Maybe the tune being played should be “Nearer My God To Thee,”
the song allegedly played on the deck of the Titanic as it was sinking into the North Atlantic’s cold waters. It looks like our ship of state has
hit an iceberg, too.

  • You mean there’s a disconnect between GOP talk on the deficit and GOP action?

    I’m old enough to remember when balanced budgets were a Republican issue. It’s a shame they let it go.

  • There’s an easy way to test this sudden concern for deficits. Ask them to:

    1. Give back all the pork they’ve been budgeted over the past year.

    Oops. Folks have asked & the GOP wants to keep all their earmarks.

    2. Bring the troops home from Iraq.

    Sorry. It would make the GOP look weak.

    In short, this sudden concern about deficits by the GOP is hypocritical. They are not even at the party, so we shouldn’t be welcoming them. Based on their reactions to other ways to cut the deficit, it’s evident that they just don’t believe in spending our money on Americans for things Americans need.

  • I think you’re missing the bigger point – there’s nothing about the 500 billion mark that’s triggering this – the GOP is perfectly happy creating massive deficits as long as it benefits their constituency.
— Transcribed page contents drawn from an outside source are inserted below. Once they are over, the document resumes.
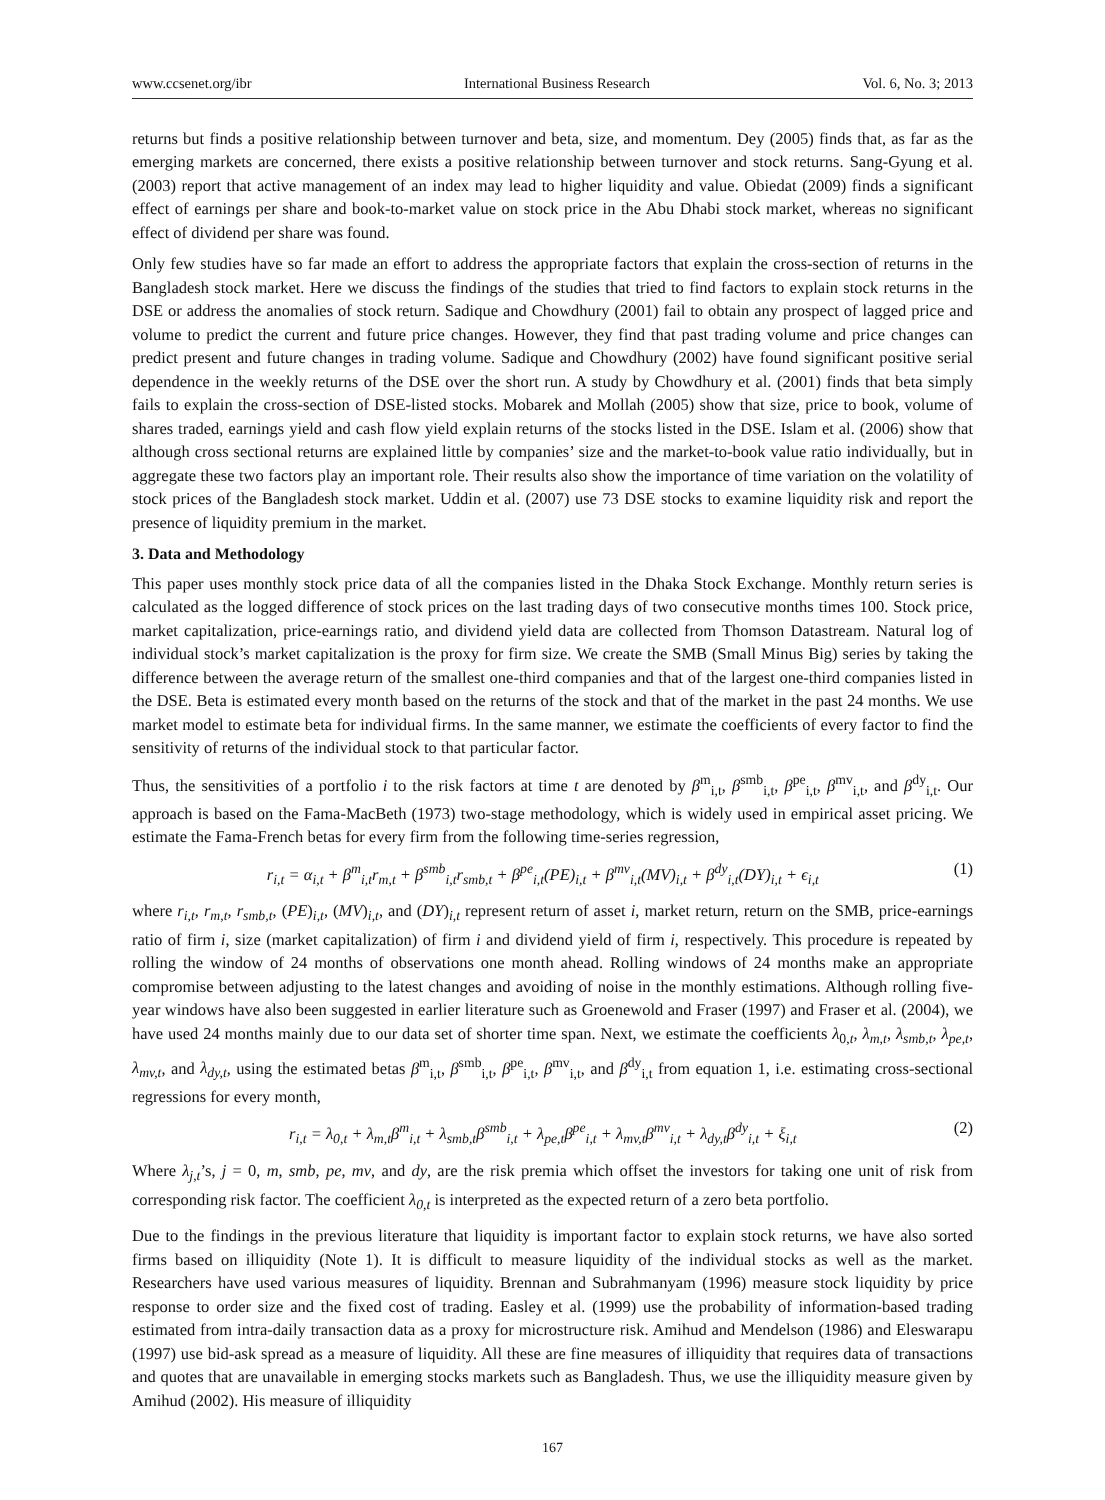www.ccsenet.org/ibr International Business Research Vol. 6, No. 3; 2013
returns but finds a positive relationship between turnover and beta, size, and momentum. Dey (2005) finds that, as far as the emerging markets are concerned, there exists a positive relationship between turnover and stock returns. Sang-Gyung et al. (2003) report that active management of an index may lead to higher liquidity and value. Obiedat (2009) finds a significant effect of earnings per share and book-to-market value on stock price in the Abu Dhabi stock market, whereas no significant effect of dividend per share was found.
Only few studies have so far made an effort to address the appropriate factors that explain the cross-section of returns in the Bangladesh stock market. Here we discuss the findings of the studies that tried to find factors to explain stock returns in the DSE or address the anomalies of stock return. Sadique and Chowdhury (2001) fail to obtain any prospect of lagged price and volume to predict the current and future price changes. However, they find that past trading volume and price changes can predict present and future changes in trading volume. Sadique and Chowdhury (2002) have found significant positive serial dependence in the weekly returns of the DSE over the short run. A study by Chowdhury et al. (2001) finds that beta simply fails to explain the cross-section of DSE-listed stocks. Mobarek and Mollah (2005) show that size, price to book, volume of shares traded, earnings yield and cash flow yield explain returns of the stocks listed in the DSE. Islam et al. (2006) show that although cross sectional returns are explained little by companies’ size and the market-to-book value ratio individually, but in aggregate these two factors play an important role. Their results also show the importance of time variation on the volatility of stock prices of the Bangladesh stock market. Uddin et al. (2007) use 73 DSE stocks to examine liquidity risk and report the presence of liquidity premium in the market.
3. Data and Methodology
This paper uses monthly stock price data of all the companies listed in the Dhaka Stock Exchange. Monthly return series is calculated as the logged difference of stock prices on the last trading days of two consecutive months times 100. Stock price, market capitalization, price-earnings ratio, and dividend yield data are collected from Thomson Datastream. Natural log of individual stock’s market capitalization is the proxy for firm size. We create the SMB (Small Minus Big) series by taking the difference between the average return of the smallest one-third companies and that of the largest one-third companies listed in the DSE. Beta is estimated every month based on the returns of the stock and that of the market in the past 24 months. We use market model to estimate beta for individual firms. In the same manner, we estimate the coefficients of every factor to find the sensitivity of returns of the individual stock to that particular factor.
Thus, the sensitivities of a portfolio i to the risk factors at time t are denoted by β<sup>m</sup><sub>i,t</sub>, β<sup>smb</sup><sub>i,t</sub>, β<sup>pe</sup><sub>i,t</sub>, β<sup>mv</sup><sub>i,t</sub>, and β<sup>dy</sup><sub>i,t</sub>. Our approach is based on the Fama-MacBeth (1973) two-stage methodology, which is widely used in empirical asset pricing. We estimate the Fama-French betas for every firm from the following time-series regression,
r<sub>i,t</sub> = α<sub>i,t</sub> + β<sup>m</sup><sub>i,t</sub>r<sub>m,t</sub> + β<sup>smb</sup><sub>i,t</sub>r<sub>smb,t</sub> + β<sup>pe</sup><sub>i,t</sub>(PE)<sub>i,t</sub> + β<sup>mv</sup><sub>i,t</sub>(MV)<sub>i,t</sub> + β<sup>dy</sup><sub>i,t</sub>(DY)<sub>i,t</sub> + ϵ<sub>i,t</sub> (1)
where r<sub>i,t</sub>, r<sub>m,t</sub>, r<sub>smb,t</sub>, (PE)<sub>i,t</sub>, (MV)<sub>i,t</sub>, and (DY)<sub>i,t</sub> represent return of asset i, market return, return on the SMB, price-earnings ratio of firm i, size (market capitalization) of firm i and dividend yield of firm i, respectively. This procedure is repeated by rolling the window of 24 months of observations one month ahead. Rolling windows of 24 months make an appropriate compromise between adjusting to the latest changes and avoiding of noise in the monthly estimations. Although rolling five-year windows have also been suggested in earlier literature such as Groenewold and Fraser (1997) and Fraser et al. (2004), we have used 24 months mainly due to our data set of shorter time span. Next, we estimate the coefficients λ<sub>0,t</sub>, λ<sub>m,t</sub>, λ<sub>smb,t</sub>, λ<sub>pe,t</sub>, λ<sub>mv,t</sub>, and λ<sub>dy,t</sub>, using the estimated betas β<sup>m</sup><sub>i,t</sub>, β<sup>smb</sup><sub>i,t</sub>, β<sup>pe</sup><sub>i,t</sub>, β<sup>mv</sup><sub>i,t</sub>, and β<sup>dy</sup><sub>i,t</sub> from equation 1, i.e. estimating cross-sectional regressions for every month,
r<sub>i,t</sub> = λ<sub>0,t</sub> + λ<sub>m,t</sub>β<sup>m</sup><sub>i,t</sub> + λ<sub>smb,t</sub>β<sup>smb</sup><sub>i,t</sub> + λ<sub>pe,t</sub>β<sup>pe</sup><sub>i,t</sub> + λ<sub>mv,t</sub>β<sup>mv</sup><sub>i,t</sub> + λ<sub>dy,t</sub>β<sup>dy</sup><sub>i,t</sub> + ξ<sub>i,t</sub> (2)
Where λ<sub>j,t</sub>’s, j = 0, m, smb, pe, mv, and dy, are the risk premia which offset the investors for taking one unit of risk from corresponding risk factor. The coefficient λ<sub>0,t</sub> is interpreted as the expected return of a zero beta portfolio.
Due to the findings in the previous literature that liquidity is important factor to explain stock returns, we have also sorted firms based on illiquidity (Note 1). It is difficult to measure liquidity of the individual stocks as well as the market. Researchers have used various measures of liquidity. Brennan and Subrahmanyam (1996) measure stock liquidity by price response to order size and the fixed cost of trading. Easley et al. (1999) use the probability of information-based trading estimated from intra-daily transaction data as a proxy for microstructure risk. Amihud and Mendelson (1986) and Eleswarapu (1997) use bid-ask spread as a measure of liquidity. All these are fine measures of illiquidity that requires data of transactions and quotes that are unavailable in emerging stocks markets such as Bangladesh. Thus, we use the illiquidity measure given by Amihud (2002). His measure of illiquidity
167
The complaints about the deficits created by the Katrina recovery is a cover for finding ways to make sure none of the recovery money goes to democratic party constituencies (poor black people in the south). Notice none of the GOP bitching includes complaints about more no-bid contracts to Halliburton . . .

  • When the GOP talks about making the “tough choices,” they mean cutting the social safety net, while funding their pet projects such as: more no-bid contracts to Halliburton [as Mike above says] and more tax cuts for the wealthy.

  • You got it, Leslie. American Progress today makes the same point: they’re all for slashing the hell out of anything remotely identifiable as “liberal” to save money, but would just as soon make the tax cuts permanent, abolish inheritance taxes, etc. This is just Grover Norquist talking here (except for the lavish spending for Halliburton et al, of course). Nothing new under the sun.

  • What Mike said. This not about deficits. This is about where the money is going (poor, black, democratic). Very Christian of them. It will be interesting to see if the rhetoric changes after Rita hits a red state (please, Rita, leave New Orleans alone!).

  • And don’t forget one of those unimportant big government programs that they want to cut is the CDC even as the possibility of a Asian Avian Flu pandemic becomes greater.